1 Apr 2013

South Korea vows to retaliate if North strikes

South Korea’s president vows to strike back quickly “without any political considerations” if the North stages any attack on its territory.

South Korean president (Image: Getty)

President Park Geun-hye warning follows North Korea’s claim it has entered a “state of war” with the region, and as the US deploys radar-evading fighter planes.

North Korea says the region is on the brink of a nuclear war in the wake of United Nations sanctions imposed for its February nuclear test and a series of joint US and South Korean military drills that have included a rare US show of aerial power.

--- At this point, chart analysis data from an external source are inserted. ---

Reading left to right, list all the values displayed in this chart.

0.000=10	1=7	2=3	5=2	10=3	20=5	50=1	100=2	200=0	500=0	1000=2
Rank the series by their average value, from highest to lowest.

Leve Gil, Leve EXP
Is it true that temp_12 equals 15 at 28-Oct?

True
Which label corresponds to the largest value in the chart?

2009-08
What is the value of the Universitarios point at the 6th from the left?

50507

“If there is any provocation against South Korea and its people, there should be a strong response in initial combat without any political considerations,” President Park Geun-hye told the defence minister and senior officials at a meeting in Seoul on Monday.

The South has changed its rules of engagement to allow local units to respond immediately to attacks, rather than waiting for permission from Seoul.

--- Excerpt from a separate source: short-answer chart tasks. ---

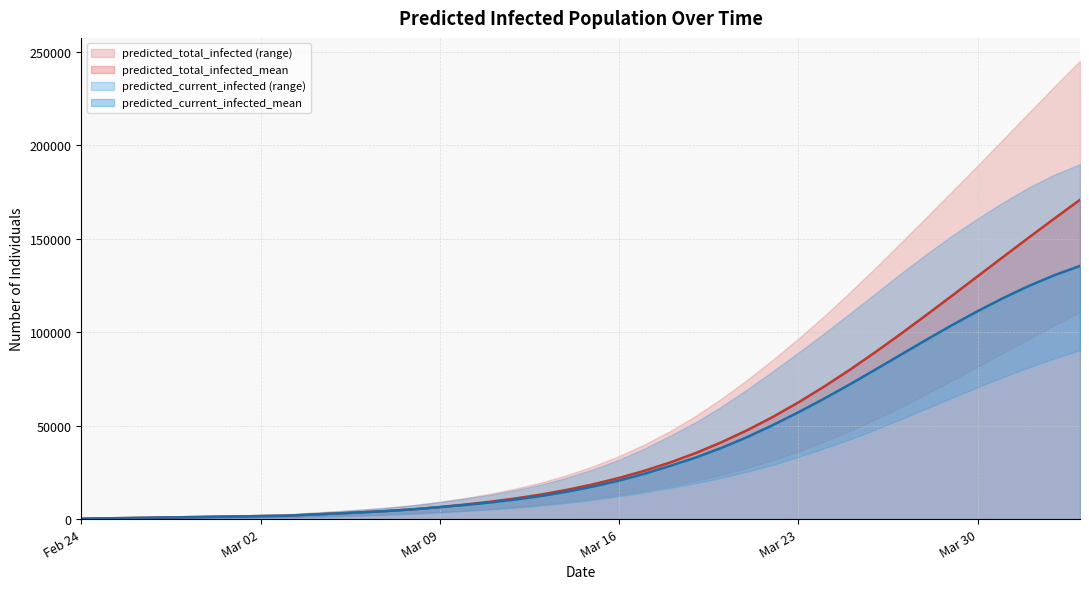

Reading left to right, extract all data points from this chart.

predicted_current_infected_mean: 200	401	601	801	1002	1202	1402	1603	1803	2409	3012	3654	4377	5266	6416	7576	8932	10531	12436	14729	17442	20604	24265	28491	32943	38067	43839	50216	57095	64345	71951	79843	87873	95881	103686	111160	118190	124650	130412	135364
predicted_current_infected_upper: 277	553	829	1105	1382	1658	1934	2210	2487	3348	4207	5127	6173	7482	9204	10987	13092	15601	18620	22285	26650	31775	37745	44627	51879	60179	69300	79014	89022	99213	109803	120536	131262	141651	151548	160705	169376	177307	184190	189809
predicted_current_infected_lower: 107	215	323	431	538	646	754	862	970	1315	1659	2028	2448	2972	3664	4381	5222	6195	7339	8730	10370	12241	14345	16747	19242	22100	25359	29052	33232	37735	42586	47819	53385	59137	64884	70527	75969	81109	85903	90324
predicted_total_infected_mean: 200	401	601	801	1002	1202	1402	1603	1803	2409	3012	3654	4377	5266	6416	7776	9332	11132	13237	15731	18644	22006	25868	30294	35351	41079	47493	54593	62361	70761	79728	89175	99005	109118	119416	129804	140196	150518	160707	170715
predicted_total_infected_upper: 277	553	829	1105	1382	1658	1934	2210	2487	3348	4207	5127	6173	7482	9204	11263	13645	16430	19725	23666	28307	33708	39955	47113	55227	64385	74427	85187	96504	108417	121066	134180	147692	161376	175213	189012	203084	217261	231302	245035
predicted_total_infected_lower: 107	215	323	431	538	646	754	862	970	1315	1659	2028	2448	2972	3664	4489	5437	6519	7770	9269	11017	12996	15207	17717	20557	23760	27388	31501	36204	41399	47075	53257	59904	66908	74153	81544	88965	96316	103620	110882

Stung by criticism that its response to the shelling of a South Korean island in 2010 was tardy and weak, Seoul has also threatened to target North Korean leader Kim Jong-un and to destroy statues of the ruling Kim dynasty in the event of any new attack, a plan that has outraged Pyongyang.

North Korea said on Saturday it was entering a “state of war” with South Korea in response to what it termed the “hostile” military drills being staged in the South. But there have been no signs of unusual activity in the North’s military to suggest an imminent aggression, a South Korean defence ministry official said last week.

Yet Seoul and its ally the United States played down Saturday’s statement from the official KCNA news agency as the latest in a stream of tough talk from Pyongyang.

North Korea stepped up its rhetoric in early March, when US and South Korean forces began annual military drills that involved the flights of US B-2 stealth bombers in a practice run, prompting the North to puts its missile units on standby to fire at U.S. military bases in the South and in the Pacific.

The United States also deployed F-22 stealth fighter jets on Sunday to take part in the drills. The F-22s were deployed in South Korea before, in 2010.

For its part, North Korea has cancelled an armistice agreement with the United States that ended the Korean War and cut all hotlines with US forces, the United Nations and South Korea.